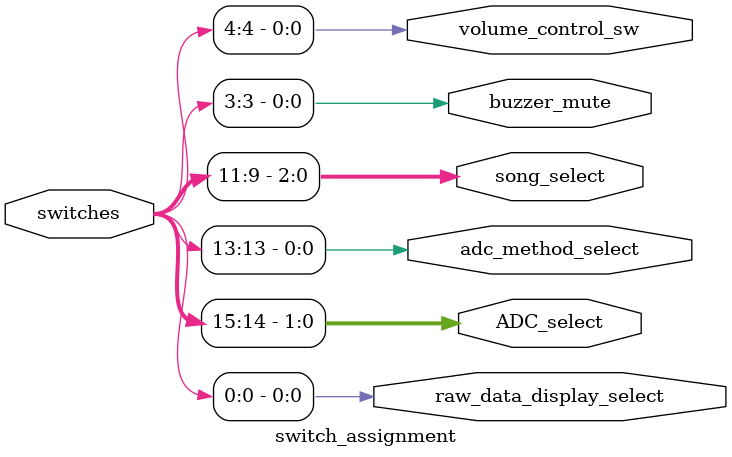
<source format=sv>
module switch_assignment (
    input  logic [15:0] switches,

    output logic raw_data_display_select,
    output logic [1:0] ADC_select,
    output logic adc_method_select,
    output logic [2:0] song_select,
    output logic buzzer_mute,
    output logic volume_control_sw
);


    assign raw_data_display_select = switches[0];
    assign adc_method_select = switches[13];
    assign ADC_select = switches[15:14];
    assign song_select = switches[11:9];
    assign buzzer_mute = switches[3];
    assign volume_control_sw = switches[4];

endmodule
</source>
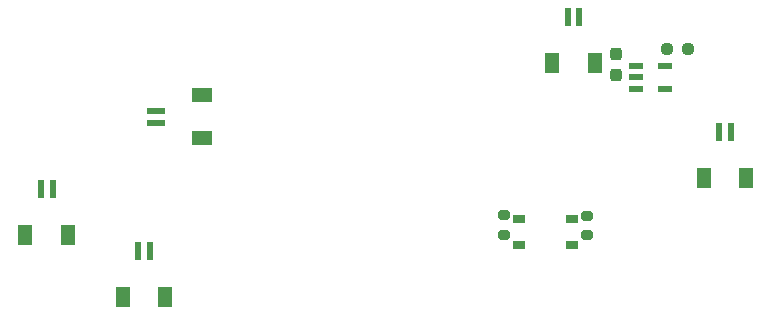
<source format=gbp>
G04 #@! TF.GenerationSoftware,KiCad,Pcbnew,8.0.6*
G04 #@! TF.CreationDate,2025-07-21T23:51:58+02:00*
G04 #@! TF.ProjectId,nRF5340,6e524635-3334-4302-9e6b-696361645f70,rev?*
G04 #@! TF.SameCoordinates,Original*
G04 #@! TF.FileFunction,Paste,Bot*
G04 #@! TF.FilePolarity,Positive*
%FSLAX46Y46*%
G04 Gerber Fmt 4.6, Leading zero omitted, Abs format (unit mm)*
G04 Created by KiCad (PCBNEW 8.0.6) date 2025-07-21 23:51:58*
%MOMM*%
%LPD*%
G01*
G04 APERTURE LIST*
G04 Aperture macros list*
%AMRoundRect*
0 Rectangle with rounded corners*
0 $1 Rounding radius*
0 $2 $3 $4 $5 $6 $7 $8 $9 X,Y pos of 4 corners*
0 Add a 4 corners polygon primitive as box body*
4,1,4,$2,$3,$4,$5,$6,$7,$8,$9,$2,$3,0*
0 Add four circle primitives for the rounded corners*
1,1,$1+$1,$2,$3*
1,1,$1+$1,$4,$5*
1,1,$1+$1,$6,$7*
1,1,$1+$1,$8,$9*
0 Add four rect primitives between the rounded corners*
20,1,$1+$1,$2,$3,$4,$5,0*
20,1,$1+$1,$4,$5,$6,$7,0*
20,1,$1+$1,$6,$7,$8,$9,0*
20,1,$1+$1,$8,$9,$2,$3,0*%
G04 Aperture macros list end*
%ADD10RoundRect,0.237500X-0.250000X-0.237500X0.250000X-0.237500X0.250000X0.237500X-0.250000X0.237500X0*%
%ADD11R,0.990600X0.711200*%
%ADD12RoundRect,0.237500X0.237500X-0.300000X0.237500X0.300000X-0.237500X0.300000X-0.237500X-0.300000X0*%
%ADD13R,1.250000X0.500000*%
%ADD14RoundRect,0.200000X-0.275000X0.200000X-0.275000X-0.200000X0.275000X-0.200000X0.275000X0.200000X0*%
%ADD15RoundRect,0.200000X0.275000X-0.200000X0.275000X0.200000X-0.275000X0.200000X-0.275000X-0.200000X0*%
%ADD16R,0.600000X1.550000*%
%ADD17R,1.200000X1.800000*%
%ADD18R,1.550000X0.600000*%
%ADD19R,1.800000X1.200000*%
G04 APERTURE END LIST*
D10*
X198642500Y-113125000D03*
X200467500Y-113125000D03*
D11*
X186149996Y-129704998D03*
X190649999Y-129704998D03*
X186149997Y-127555000D03*
X190650000Y-127555000D03*
D12*
X194380000Y-115312500D03*
X194380000Y-113587500D03*
D13*
X196030002Y-116499998D03*
X196030000Y-115550000D03*
X196029998Y-114599998D03*
X198529998Y-114600002D03*
X198530002Y-116500002D03*
D14*
X191905000Y-127240000D03*
X191905000Y-128890000D03*
D15*
X184905000Y-128875000D03*
X184905000Y-127225000D03*
D16*
X191255000Y-110425000D03*
X190255000Y-110425000D03*
D17*
X192555000Y-114300000D03*
X188955000Y-114300000D03*
D16*
X204080000Y-120150000D03*
X203080000Y-120150000D03*
D17*
X205380000Y-124025000D03*
X201780000Y-124025000D03*
D16*
X154875001Y-130249999D03*
X153875000Y-130250000D03*
D17*
X156175000Y-134125000D03*
X152575000Y-134125000D03*
D16*
X146650001Y-125024998D03*
X145650001Y-125024998D03*
D17*
X147950000Y-128900000D03*
X144350000Y-128900000D03*
D18*
X155425000Y-118374999D03*
X155424999Y-119375001D03*
D19*
X159300000Y-117075000D03*
X159300000Y-120675000D03*
M02*

</source>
• • •
• **WHAT TO DO**
Reproduce every line of the records containing the string "output".

• **WORKED SOLUTION**
    output logic raw_data_display_select,
    output logic [1:0] ADC_select,
    output logic adc_method_select,
    output logic [2:0] song_select,
    output logic buzzer_mute,
    output logic volume_control_sw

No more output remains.